Machine Learning in Africa

by Lily Adelstein

October 7, 2021 3 min read

Above: Andrew Blumenfeld, co-founder of Telepath, and Lily Adelstein, creative project manager, discuss Google, ML and Africa.

Yesterday, Google announced a $1 billion investment to increase broadband access and fund startups across Africa over the next 5 years. Part of this investment includes Equiano, a subsea cable that will connect Europe and Africa. Google claims this will reduce broadband costs, increase internet speeds and “provide 20 times more network capacity than the last cable built to serve Africa.” With this kind of investment in technology infrastructure in Africa along with the growing number of startups, we will see a growing use of machine learning in the region to help startups create a competitive advantage, drive new business opportunities and foster innovation.

During Google’s event yesterday, two startups that were highlighted use artificial intelligence (AI) and machine learning (ML) already for their businesses. One was Tambua Health, which is a company based in Nairobi, Kenya, that uses ML to detect respiratory illnesses. The other is AirQo, a company based out of Kampala, Uganda, that uses AI and sensors to monitor air quality. As more businesses in Africa come online, machine learning can help accelerate the work of these teams. 

Google reports that over the next 5 years, we will see more than 300 million people in Africa come online for the first time.
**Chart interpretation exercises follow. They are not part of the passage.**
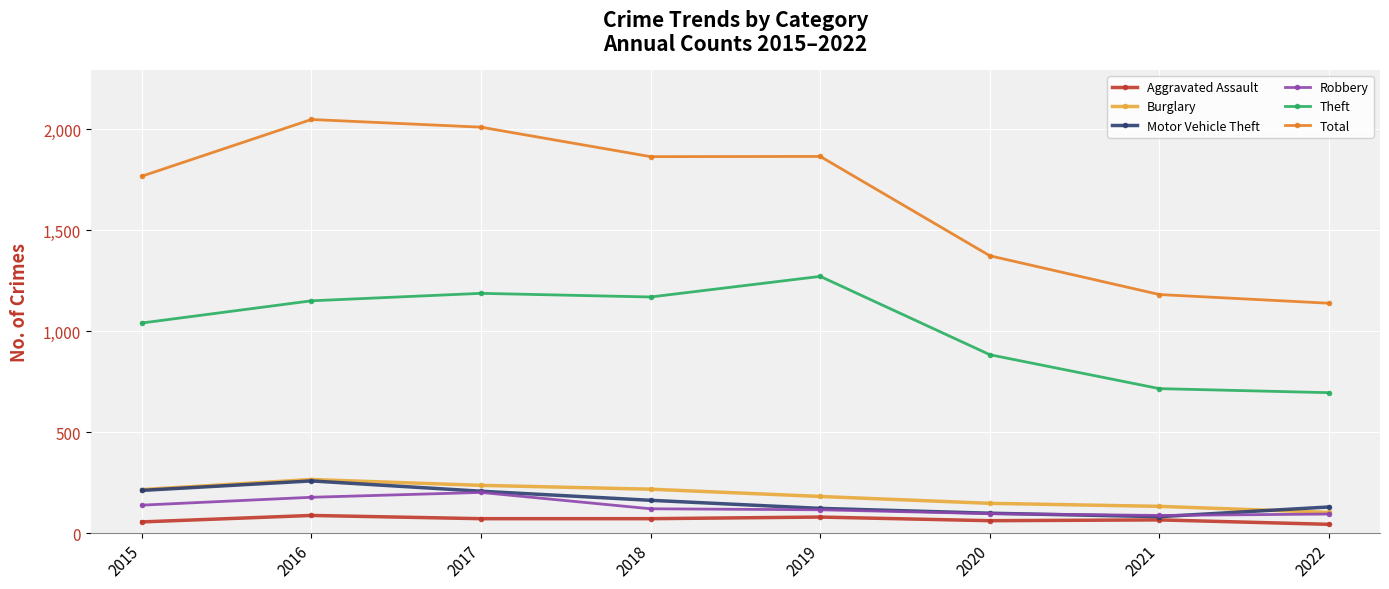

True or false: Burglary and Theft intersect in this chart.

False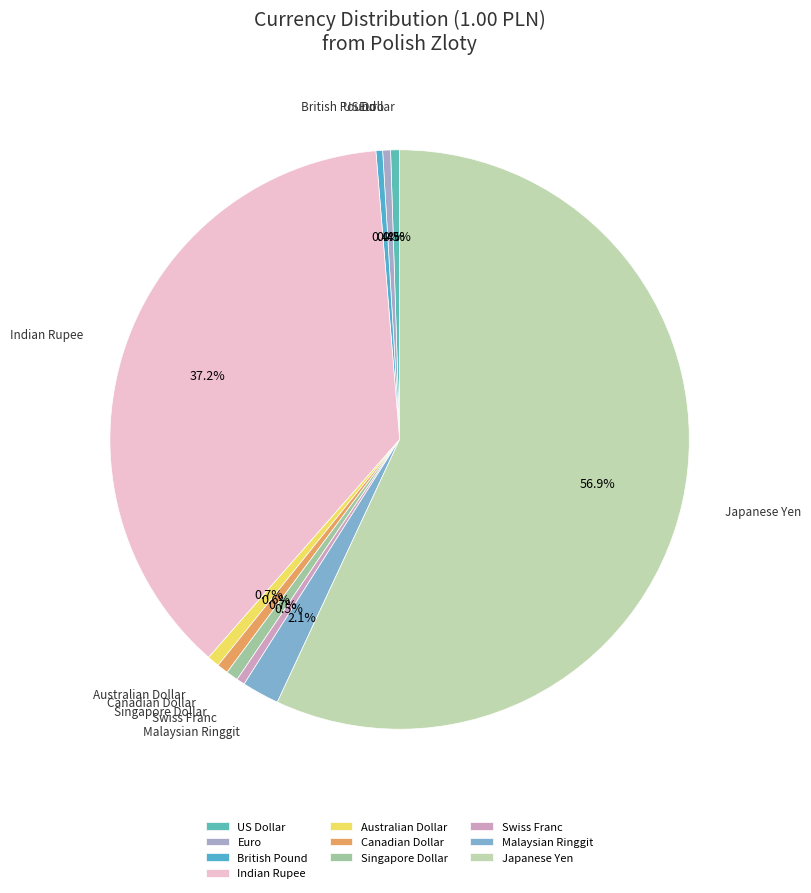

Between Malaysian Ringgit and Canadian Dollar, which is larger?

Malaysian Ringgit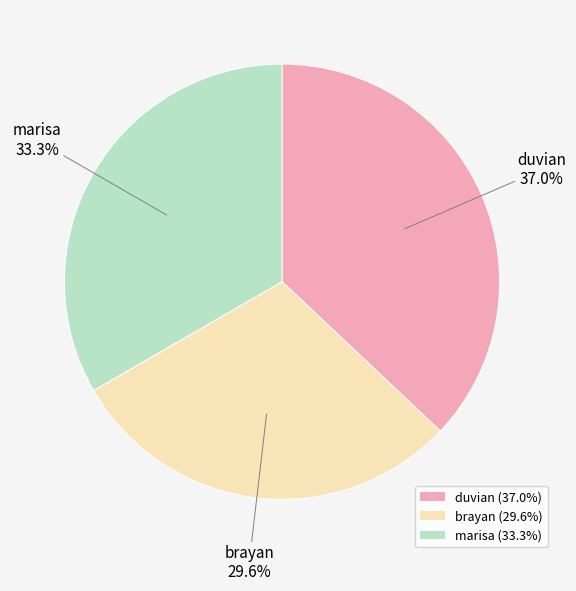

What is the smallest slice in the pie chart?

brayan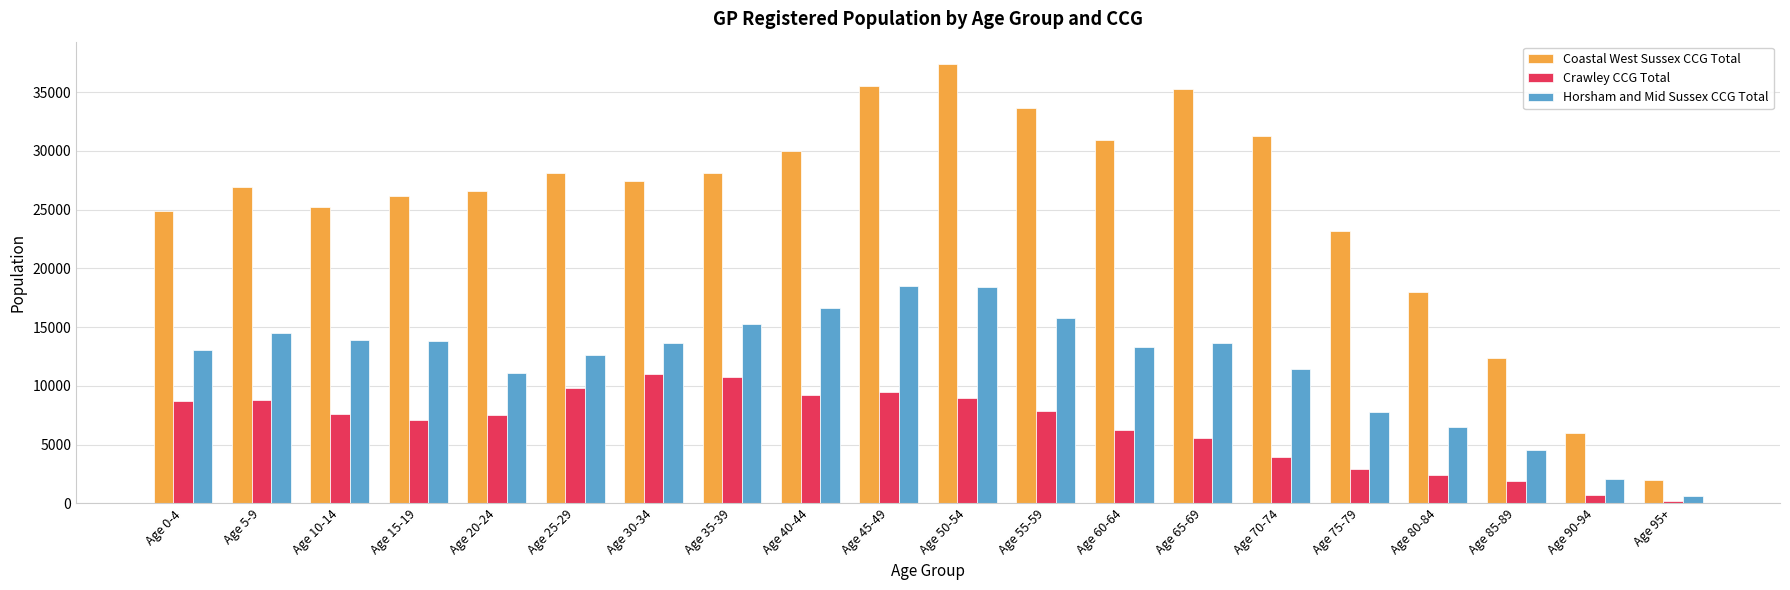

At how many categories does at least one series exceed 16842?

17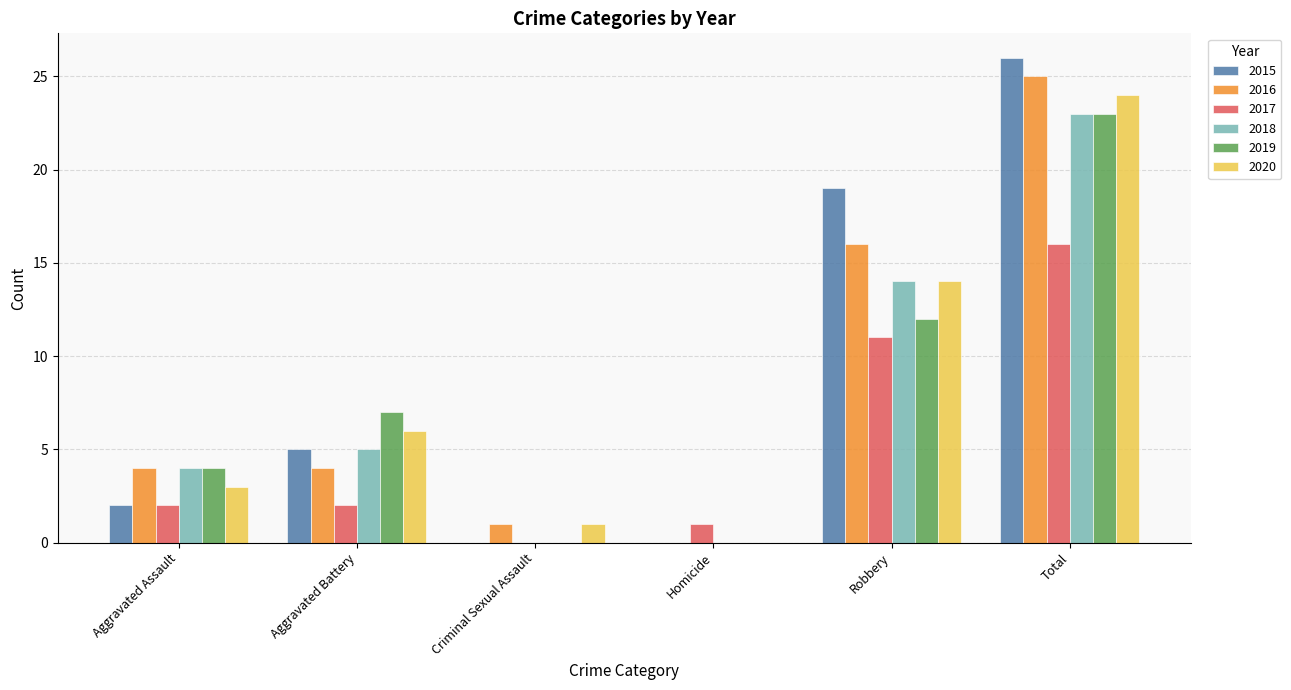

Reading right to left, extract all data points from this chart.

2015: Total=26	Robbery=19	Homicide=0	Criminal Sexual Assault=0	Aggravated Battery=5	Aggravated Assault=2
2016: Total=25	Robbery=16	Homicide=0	Criminal Sexual Assault=1	Aggravated Battery=4	Aggravated Assault=4
2017: Total=16	Robbery=11	Homicide=1	Criminal Sexual Assault=0	Aggravated Battery=2	Aggravated Assault=2
2018: Total=23	Robbery=14	Homicide=0	Criminal Sexual Assault=0	Aggravated Battery=5	Aggravated Assault=4
2019: Total=23	Robbery=12	Homicide=0	Criminal Sexual Assault=0	Aggravated Battery=7	Aggravated Assault=4
2020: Total=24	Robbery=14	Homicide=0	Criminal Sexual Assault=1	Aggravated Battery=6	Aggravated Assault=3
This, in part, means more of a market for software companies both in the region and abroad. Access to the internet also means access to a world of educational content, like Free Code Academy, Coursera, Linkedin Learning, EdX or even Google’s own courses. This access will likely educate new generations of entrepreneurs on topics like software development.

Google is investing in a long game here. Providing infrastructure and skills to create and develop a stronger consumer market in Africa. Google can make product, after product, after product, for users across Africa, but it is a software company and without access to high speed internet and devices, it is hard for Google products to currently make a dent in the region.

While we must be wary of Google’s mammoth size global footprint, in bringing this level of access to Africa, it could be laying the foundation for a new Google or some other successful business to thrive. Machine learning can be beneficial to startups in Africa in the following ways:

  1. Bringing continuous improvements to products. Machine learning algorithms can learn from new data to improve a model used for recommendations or predictions. More data can increase the models accuracy in these tasks. This can result in a more personalized experience for a user. 
  2. Automating decision-making tasks. For example, machine learning can be used to classify documents, saving someone lots of time. 
  3. Identifying trends and patterns. This could be useful in identifying customer segmentations and demand seasonality.
  4. Industry agnostic. Machine learning is being used in almost every industry, from healthcare to finance to energy, so no matter the type of company you start, machine learning could have applications. 

Google’s investment in Africa shines a spotlight on the growing market of startups and entrepreneurs building software solutions in the region. Google’s investment in infrastructure will mean that more entrepreneurs and startups will come online and create software solutions. It is likely this will lead to a greater demand in the region for machine learning, which is used to help businesses create a competitive advantage, drive new business opportunities and foster innovation.